Few things compare to starting the day with a good cup of coffee and a fish on the line.

My Lund slipped into the quiet waters of Lake Spooner shortly after 5 a.m. Thursday morning. By 5:25 my coffee was getting cold as yet another punkinseed fought for freedom on the business end of my 4-weight St. Croix flyrod. My plan was to tussle with 25 panfish and return to the Green Acres Motel before my wife woke up.

But few things in life are more fun than catching pannies on a light flyrod. Taking a break for a sip of coffee when the 30th fish slurped in my No. 10 Bimbo Skunk seemed like a reasonable goal.

The fish couldn't resist the Bimbo Skunk with a one-inch Berkley Gulp leech. At the 40-fish mark, an eight-inch bluegill stole the Gulp leech.

The Kwik Trip coffee was probably cold. Might as well catch a few more.

Bluegill No. 51 broke the frazzled 2-pound tippet.

It was time to quit.

That is not an easy task when fishing a bluegill spawning bed with roughly the dimensions of Shopiere. The good news is the bluegill spawn in lakes in Washburn and Burnett counties is just getting started.

In a normal year, bluegills spawn in southern Wisconsin lakes around Memorial Day, scraping out saucer-sized depressions in the shallows up north about two weeks later.

This blessed event locally was pretty much on schedule. But winter held on across the northern tiers of Wisconsin counties a little longer. If you hook up the boat when you finish this column, you can be cleaning fish from a score of lakes before the sun is even close to setting tonight.

Probably a dozen of the 50 fish that attacked that little black-weighted fly were longer than 8 inches. A couple were an honest nine. But following the philosophy of catch-and-release frees an addicted angler from the constraints of the statewide 25-fish bag limit.

My wife wasn't too upset when I came waltzing back to the motel shortly after 8 a.m. She jumped at the chance for breakfast at the Dinner Bell café just up the road in Trego, which is a gateway to at least another dozen outstanding panfish lakes.

Candy was able to stop at about 15 fish on a small lake northeast of town later that morning. Four out of every five fish from this water exceeded the 8-inch “keeper” benchmark.

She was using an ultralight spinning rod with the Skunk about 18 inches beneath a small pencil float.

Catching and releasing another 50 panfish before lunch seemed like a great way to spend the morning.

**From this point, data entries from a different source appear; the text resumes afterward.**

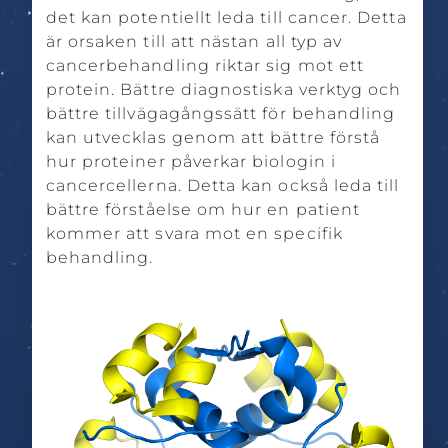
det kan potentiellt leda till cancer. Detta
är orsaken till att nästan all typ av
cancerbehandling riktar sig mot ett
protein. Bättre diagnostiska verktyg och
bättre tillvägagångssätt för behandling
kan utvecklas genom att bättre förstå
hur proteiner påverkar biologin i
cancercellerna. Detta kan också leda till
bättre förståelse om hur en patient
kommer att svara mot en specifik
behandling.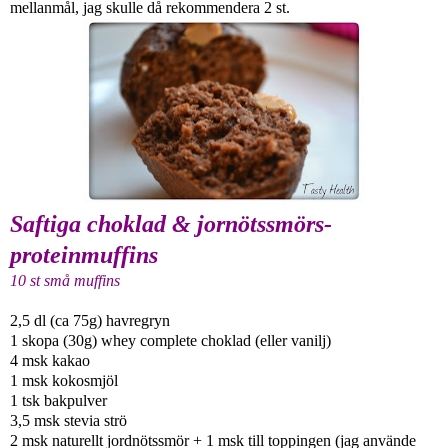
mellanmål, jag skulle då rekommendera 2 st.
Saftiga choklad & jornötssmörs-
proteinmuffins
10 st små muffins
2,5 dl (ca 75g) havregryn
1 skopa (30g) whey complete choklad (eller vanilj)
4 msk kakao
1 msk kokosmjöl
1 tsk bakpulver
3,5 msk stevia strö
2 msk naturellt jordnötssmör + 1 msk till toppingen (jag använde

This time around the line broke at just 39.

The second cup of coffee was still warm.

The Spooner area is more of a family destination than an angling mecca. There are plenty of pike, largemouth bass and panfish, but limited opportunities to catch either muskies or walleyes.

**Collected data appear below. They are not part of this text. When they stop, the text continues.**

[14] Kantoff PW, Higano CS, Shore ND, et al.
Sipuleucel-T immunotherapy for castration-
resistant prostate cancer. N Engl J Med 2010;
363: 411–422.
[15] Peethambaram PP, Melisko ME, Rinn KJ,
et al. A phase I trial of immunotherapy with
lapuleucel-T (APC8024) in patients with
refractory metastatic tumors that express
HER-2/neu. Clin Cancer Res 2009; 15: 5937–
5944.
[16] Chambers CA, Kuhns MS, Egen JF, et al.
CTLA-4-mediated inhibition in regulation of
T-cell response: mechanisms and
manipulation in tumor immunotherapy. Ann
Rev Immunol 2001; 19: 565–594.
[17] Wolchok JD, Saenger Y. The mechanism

A trip to Spooner was an annual family event when our kids were young. There is no doubt the bountiful and willing panfish that swim here contributed to the love of nature both our daughters continue to relish as adults.

There are two major components to getting a kid hooked on fishing. The first is perpetual reinforcement that catching fish is fun. Panfish are willing to oblige.

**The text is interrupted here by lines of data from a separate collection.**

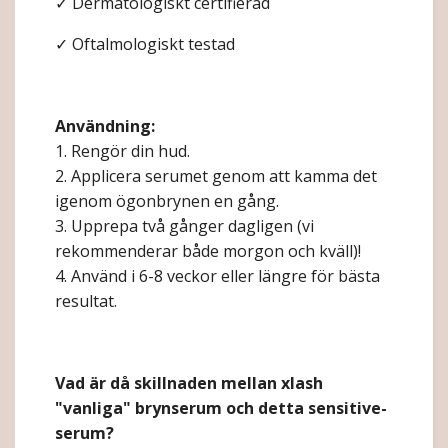
✓ Dermatologiskt certifierad
✓ Oftalmologiskt testad
Användning:
1. Rengör din hud.
2. Applicera serumet genom att kamma det
igenom ögonbrynen en gång.
3. Upprepa två gånger dagligen (vi
rekommenderar både morgon och kväll)!
4. Använd i 6-8 veckor eller längre för bästa
resultat.
Vad är då skillnaden mellan xlash
"vanliga" brynserum och detta sensitive-
serum?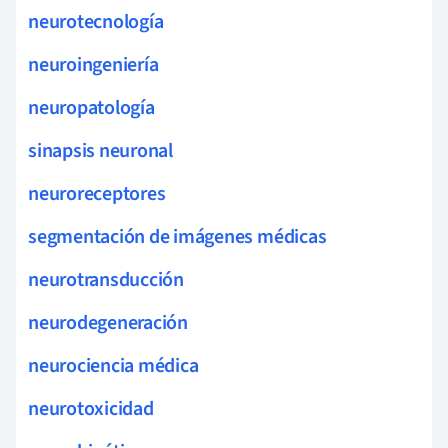
neurotecnología
neuroingeniería
neuropatología
sinapsis neuronal
neuroreceptores
segmentación de imágenes médicas
neurotransducción
neurodegeneración
neurociencia médica
neurotoxicidad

The second is announcing the fishing trip is done when the kids are still catching fish and having fun.

My father played me like a big bluegill on very light line. Some folks like to fish. Others love to fish. A few live to fish.

These persons are blissfully ignorant of smartphones.

A basic flip-phone enables a person to make and receive calls.

But it takes longer to catch 50 panfish before breakfast if you don't leave the darn thing in the truck where it belongs.